At this point I realize some clever reader might mistake my disdain as anti-populism and rejection of lower class entertainment, and ultimately as a statement of elitism. Listen, I grew up trailer court. Still live poor as fuck. But I don’t care who your audience is if your art is derivative shit. Some of us who grew up broke ass are tired of being defined by the cliches of art that were pinned on us by privileged industry insiders and jaded critics.

The lives of middle and upper class people are fairly mundane. My white trash upbringing is far more described by the dynamics of Bach, Beethoven, Brahms and Black Sabbath than by the expected mediocrity of a Stevie Ray Vaughn song. His music is a concession to the Don’t Rock the Boat lifestyles of the privileged, only in wannabe-blues form.

In all fairness, I don’t think he was as much of a ratfuck as a person as he was as a musician. He was probably a cool guy with a big heart that was in the mostly right place. But you can never enter culture as yourself.

Still, Pride & Joy is how you describe property, not another equal human being for whom your appreciation rests on your genuine love, instead of their value to your self-image. And the musical output of the late SRV sounds just as skewed and misguided as that titular lyric, and for many of the same reasons.

10 thoughts on “Pride & Joy Is A Tiresome Cliche, But So Is Everything Else Stevie Ray Vaughn Did

  1. I mostly agree with your sentiments re his songs; minus the vulgar expression of them. If you’re going to lambast someone, at least make sure that you spell their name correctly. It is, Stevie Ray Vaughan (with an ‘A’).

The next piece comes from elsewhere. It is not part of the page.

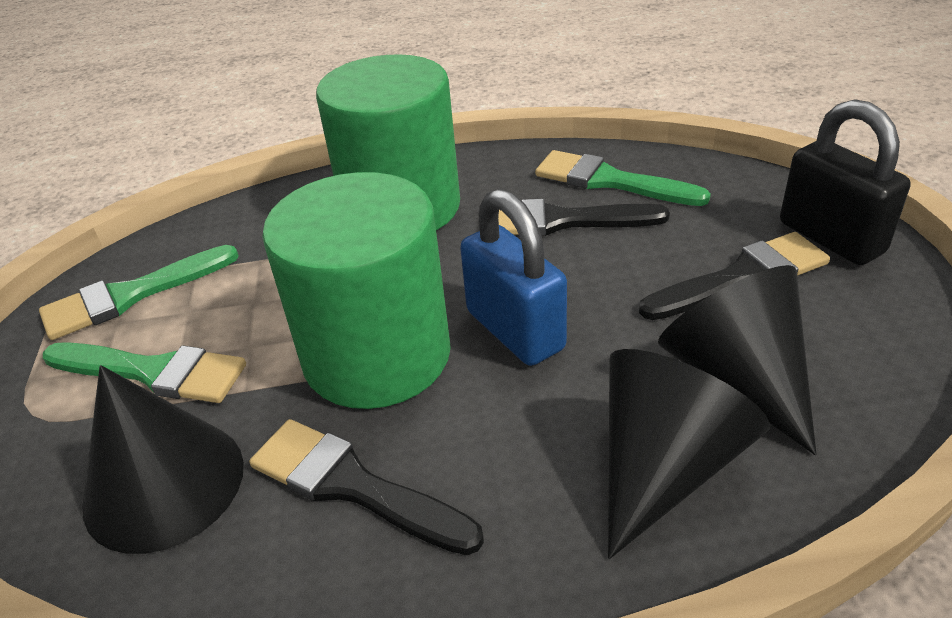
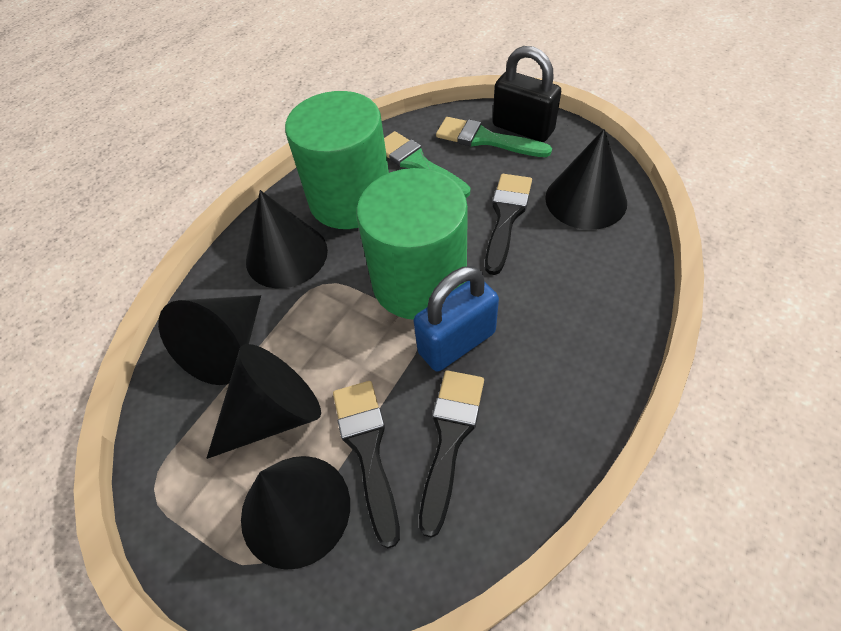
black cone: 3 -> 5
green brush: 3 -> 2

  2. Thankfully music is a subjective thing. I won’t say I’m a blues fan and I totally get your point about blues artists, but vaughan and others like him pushed rock, metal, and alternative to where they are now. When the thought “I’m gonna shit on a legend” crosses your mind, remember they do inspire people.


    1. The term “pride and joy” was likely first used to describe how parents felt about children. Later usage has it describing objects. To compare your partner to children or objects is inherently problematic. The unspoken, underlying patriarchal tone is augmented by a casual threat of violence and a comparison to consumer goods (wine).

      It is not one of the more egregious cases of lyrical misogyny, to be sure, but the lyrics do no have enough literary or poetic value to be judged by anything other than the basic message.


      1. I did not know about the origin of that phrase. I see what you’re saying. But I still see the overall tone as being that of reverence. The guy clearly views his woman in high regard and sees their love as everlasting. But I digress.